To determine how MTM integrated different tissues from the same individual as an entirety, we next explored the characteristics of the individualized representations learned by MTM. Intraindividual latent codes derived from the same individual showed significantly ( $P - value < 2.2 \times 10^{- 16}$ ) higher similarities than interindividual latent codes did (Supplementary Fig. S8), indicating that individualized properties of different tissues from the same individual were captured well by MTM. Then, we explored the characteristics of the decoding paths from the same individual representation to the tissue expression profiles. We found that the pairwise similarities between the decoding paths of the data flow (i.e. activations of different layers) were highly consistent (Spearman’s P-value < .05) with those between tissue expression profiles (Supplementary Fig. S8), suggesting that the biological similarities between tissues were implicitly encoded in the decoding process.
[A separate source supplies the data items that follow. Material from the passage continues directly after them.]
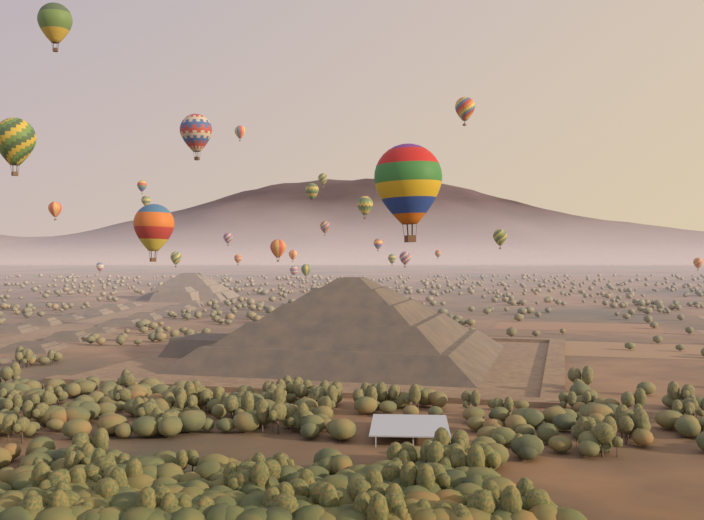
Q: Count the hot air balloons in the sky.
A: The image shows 28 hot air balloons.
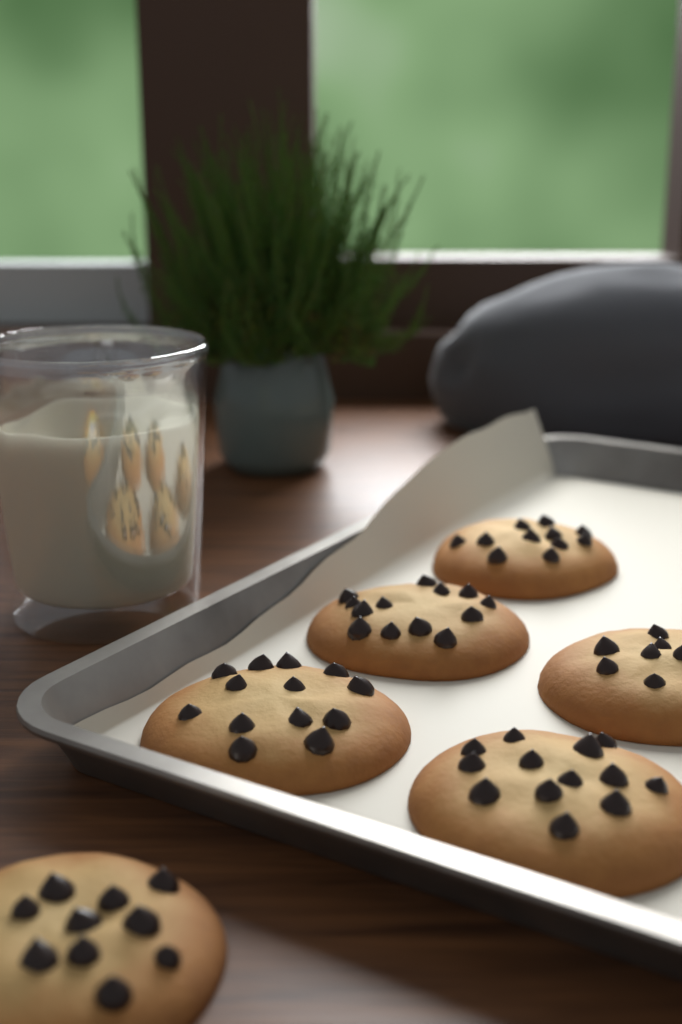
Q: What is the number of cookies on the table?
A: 6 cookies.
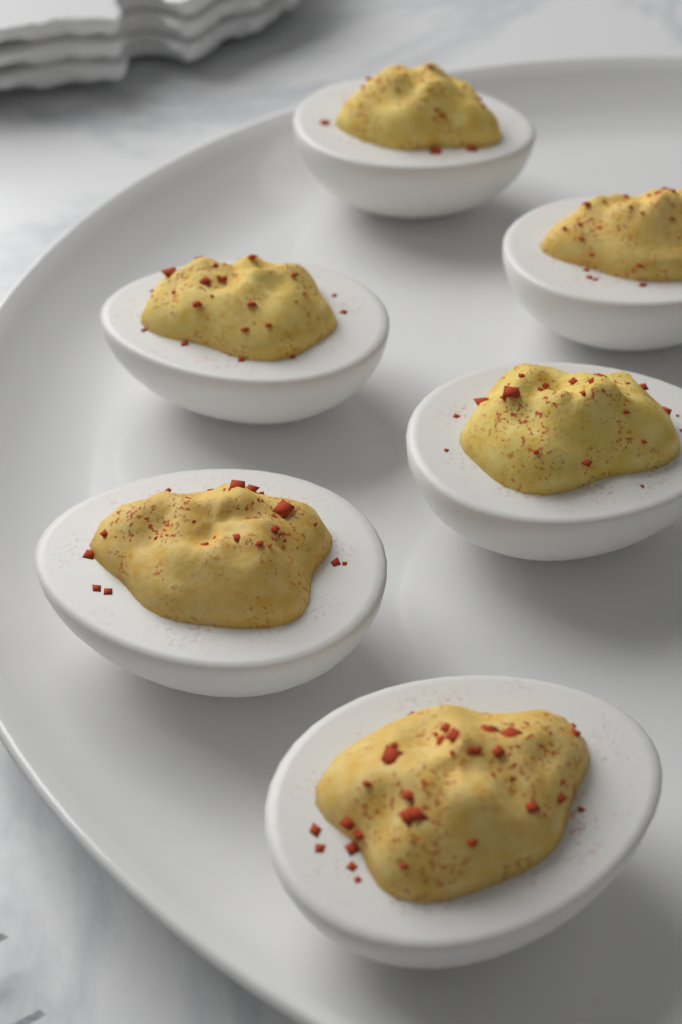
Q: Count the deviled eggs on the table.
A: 6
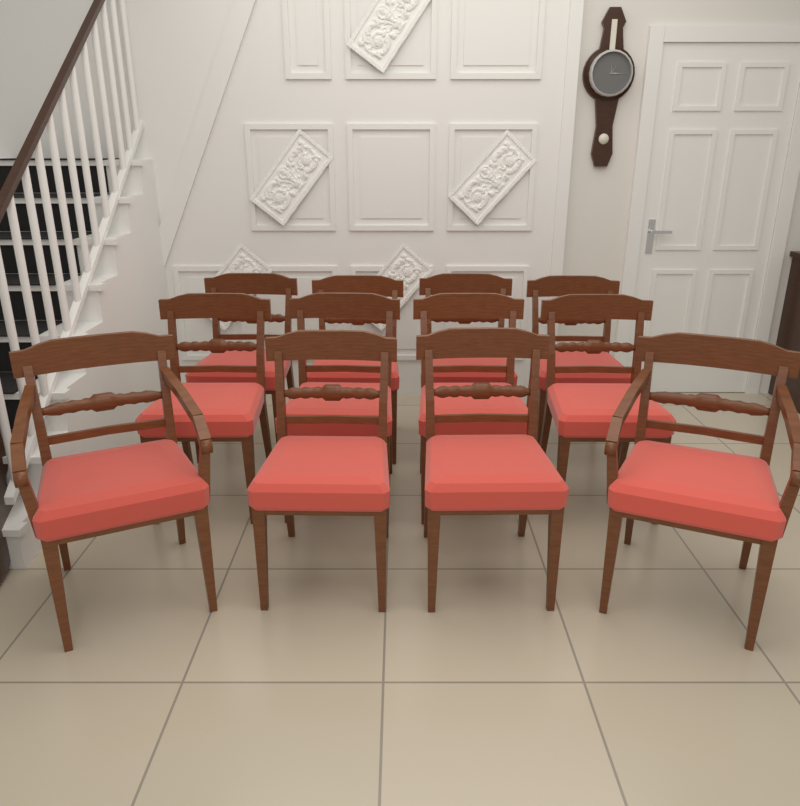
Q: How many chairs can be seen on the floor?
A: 12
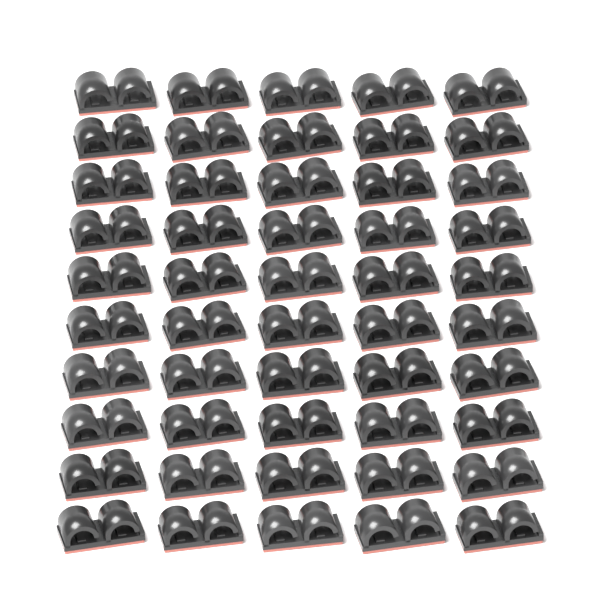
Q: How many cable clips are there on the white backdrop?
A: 50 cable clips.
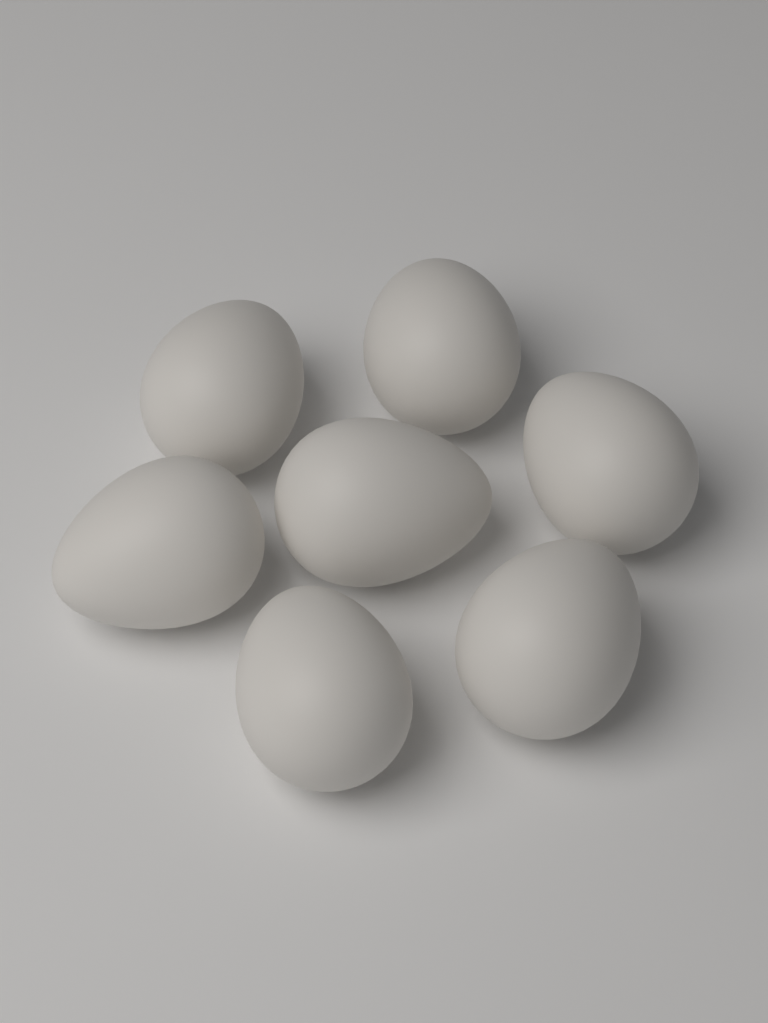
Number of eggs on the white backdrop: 7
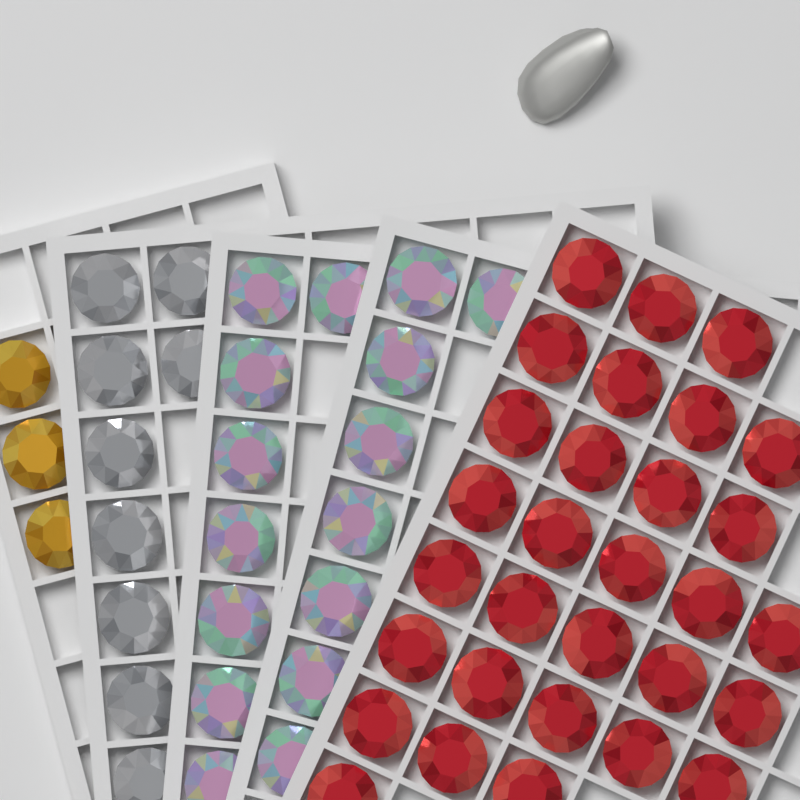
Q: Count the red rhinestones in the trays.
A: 30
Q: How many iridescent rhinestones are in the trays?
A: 16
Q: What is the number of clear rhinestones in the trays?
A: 9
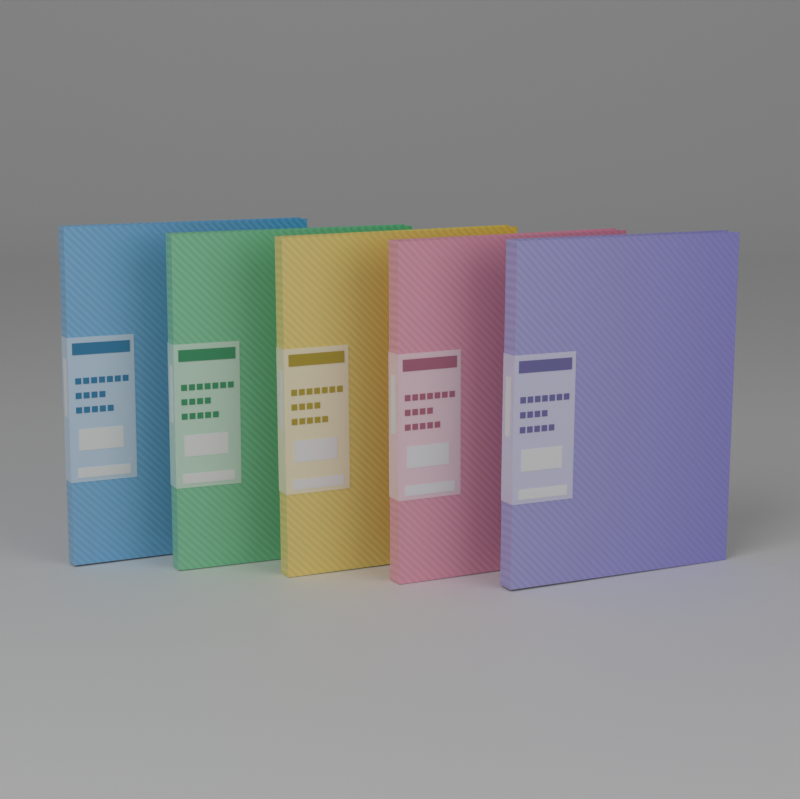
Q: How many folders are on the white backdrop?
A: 5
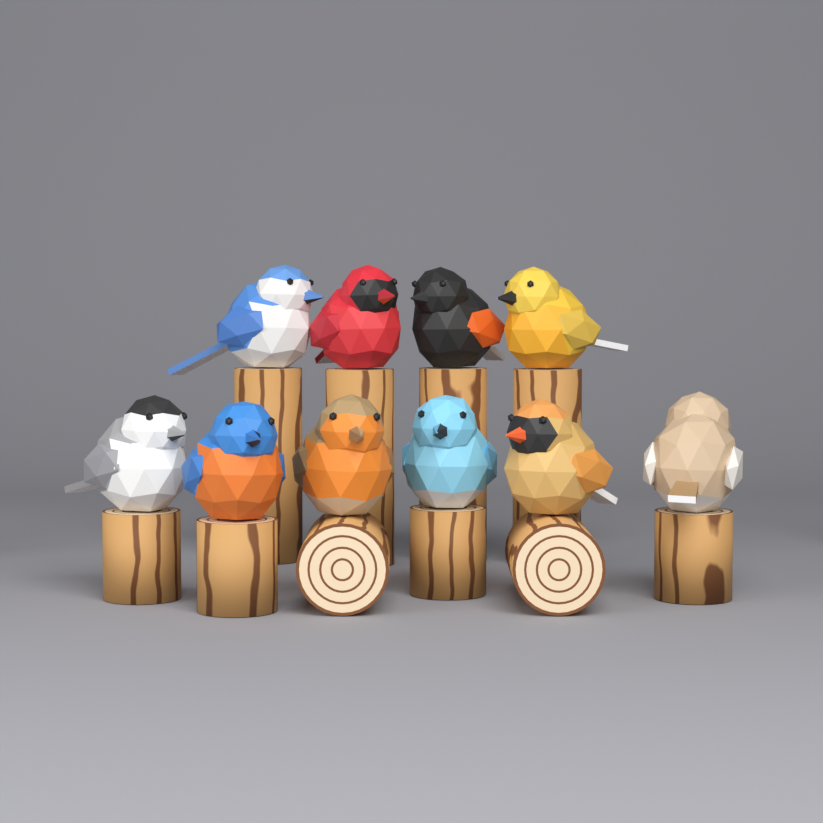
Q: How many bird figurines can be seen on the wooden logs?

Together, the integration of multiple tissues into a single model by our multi-task learning architecture resulted in individualized representations and decoding rules with biological patterns.

Given that MTM is able to identify more pGenes, distinctive features of the pGenes may also aid in the interpretation of the overall prediction strength of MTM from a different perspective. We compared the pairwise similarities of the predictability of genes of different tissues (Supplementary Fig. S9), and found that tissues with similar expression profiles tended to share similar pGenes (Spearman’s $ρ$ = 0.56, $P - value = 1.40 \times 10^{- 92}$ ), which was consistent with previous discoveries. The pGenes tended to have significantly (Wilcoxon rank sum test, P-value < .05) higher expression levels than the unpredictable genes in all 48 tissues (Supplementary Fig. S10). The pGenes showed significantly (Wilcoxon rank sum test, P-value < .05) higher conservation than the unpredictable genes in 9 tissues but significantly lower conservation in 35 out of the 48 tissues (Supplementary Fig. S11), suggesting that there was no obvious preference for conservation in pGenes. Notably, there were significantly higher levels of connectivity (average degrees) in the PIN for pGenes than for unpredictable genes in a large portion of tissues (higher in 47 tissues, with 28 tissues showing statistical significance, while significantly lower in one tissue, Wilcoxon rank sum test) (Supplementary Fig. S8). By comparison, the S2-derived pGenes showed significantly lower levels of connectivity in 11 tissues, while exhibiting significantly higher levels in 26 tissues. The difference between MTM and S2 suggested that MTM might be more capable of capturing the complex interactions in the PIN.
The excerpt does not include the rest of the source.